Bob’s fondest memories of Beauford are at rue Vercingétorix, where he would often stop by on his way home between 5 PM and 7 PM. He said that Beauford was a good cook and he would often prepare a meal that he and Bob would share. Bob noted that though Beauford liked wine, he would never serve wine with these meals.

Beauford had a nice chair in his studio and an easel set up nearby. Bob recalls that Beauford would invite him to sit down and then immediately go over to the easel and begin to sketch or paint him. He always thought it was interesting that Beauford would never ask permission to paint him – he’d just begin working. He painted Bob several times without asking! Unfortunately, the whereabouts of these portraits are unknown.
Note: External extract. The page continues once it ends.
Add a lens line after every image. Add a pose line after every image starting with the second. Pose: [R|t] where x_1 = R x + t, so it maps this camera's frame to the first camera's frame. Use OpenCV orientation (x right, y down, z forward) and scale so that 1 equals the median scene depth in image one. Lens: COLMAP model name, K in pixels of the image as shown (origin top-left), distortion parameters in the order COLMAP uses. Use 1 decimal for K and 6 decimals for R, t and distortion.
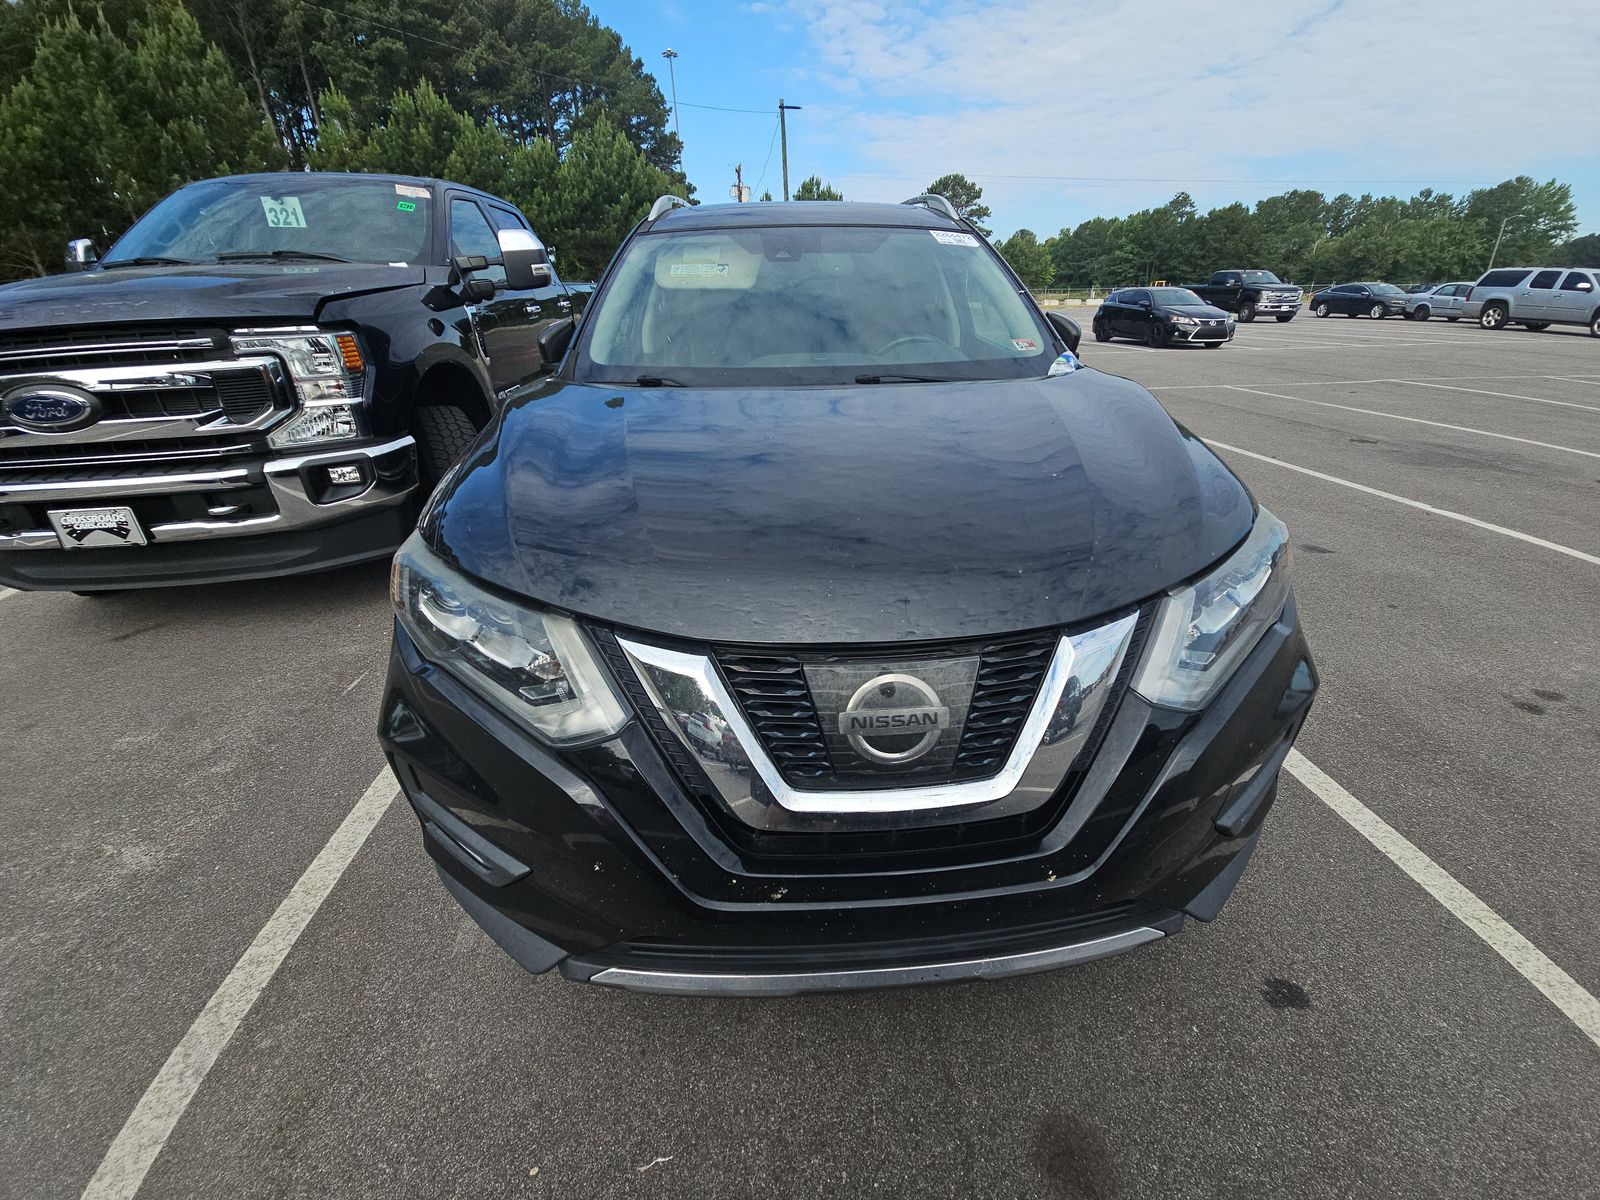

Once, Bob sat for a portrait in a black pullover one time, but when he saw it, he found that Beauford had painted the pullover in red. Bob indicated that he recognized this as an example of a very important aspect of Beauford’s artistic persona – he said that Beauford did not feel the need to paint “reality” – to copy exactly the forms and colors in front of him. He painted what he “felt,” which is what made him the important artist that he was.